Opponent: Alexandre Graell I Amat (Chalmers, E2)
Examiner: Bernhard Mehlig
Supervisor: Mats Granath
Co-supervisor: Anton Frisk Kockum (Chalmers, MC2)
Quantum systems are adversely affected by noise due to interactions with the environment. Quantum error correction is a technique that relies on the principle of redundancy to encode logical information in additional qubits to better protect the system against noise, and is required in order to design a viable quantum computer. One of the most popular classes of quantum error-correcting codes are topological stabilizer codes, which use repeated local measurements to detect and correct errors on the code.
In this thesis, we present a novel topological stabilizer code, the XYZ^2 code, which is implemented on a hexagonal grid of qubits and encodes a logical qubit with the help of weight-six and weight-two stabilizer measurements. This code has the advantage of having a quadratic distance (2d^2) for pure Z noise and pure Y noise, where d is the minimum distance of the code that utilizes 2d^2 physical qubits. The code demonstrates high thresholds and reduced logical failure rates for biased noise error models simulated under perfect stabilizer measurement conditions.

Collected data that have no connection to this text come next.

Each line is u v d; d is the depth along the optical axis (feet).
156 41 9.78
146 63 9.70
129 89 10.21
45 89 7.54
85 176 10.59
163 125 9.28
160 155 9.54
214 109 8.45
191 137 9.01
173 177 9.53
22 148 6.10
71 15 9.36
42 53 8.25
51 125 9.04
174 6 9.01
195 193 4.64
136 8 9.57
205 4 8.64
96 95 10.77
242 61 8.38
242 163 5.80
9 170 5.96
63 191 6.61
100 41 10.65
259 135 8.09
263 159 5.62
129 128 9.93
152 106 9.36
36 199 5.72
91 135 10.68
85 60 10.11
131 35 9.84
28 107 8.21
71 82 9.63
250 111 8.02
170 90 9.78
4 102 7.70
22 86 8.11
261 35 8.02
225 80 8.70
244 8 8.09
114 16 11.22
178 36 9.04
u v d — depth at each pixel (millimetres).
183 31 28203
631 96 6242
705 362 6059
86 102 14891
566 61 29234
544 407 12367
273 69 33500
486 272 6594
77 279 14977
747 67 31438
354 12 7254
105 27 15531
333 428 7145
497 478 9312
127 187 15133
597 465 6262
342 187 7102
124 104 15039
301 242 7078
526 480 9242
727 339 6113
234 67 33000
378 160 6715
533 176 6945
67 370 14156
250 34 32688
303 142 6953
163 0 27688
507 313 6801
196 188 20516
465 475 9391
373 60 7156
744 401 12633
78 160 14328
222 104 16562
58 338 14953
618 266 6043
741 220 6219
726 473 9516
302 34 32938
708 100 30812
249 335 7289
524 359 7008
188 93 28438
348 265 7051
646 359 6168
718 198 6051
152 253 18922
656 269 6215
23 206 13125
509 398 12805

We also present a maximum-likelihood decoder for stabilizer codes, called the effective weight and degeneracy (EWD) decoder. The EWD decoder uses Metropolis-based Monte Carlo sampling to find the most likely equivalence class for a given error syndrome, whose implementation depends on the bias of the noise model and is independent of the physical error rate of the qubits. The EWD decoder is a near-optimal decoder that is efficient, fast and can be easily modified to characterize new topological stabilizer codes, such as the XYZ^2 code.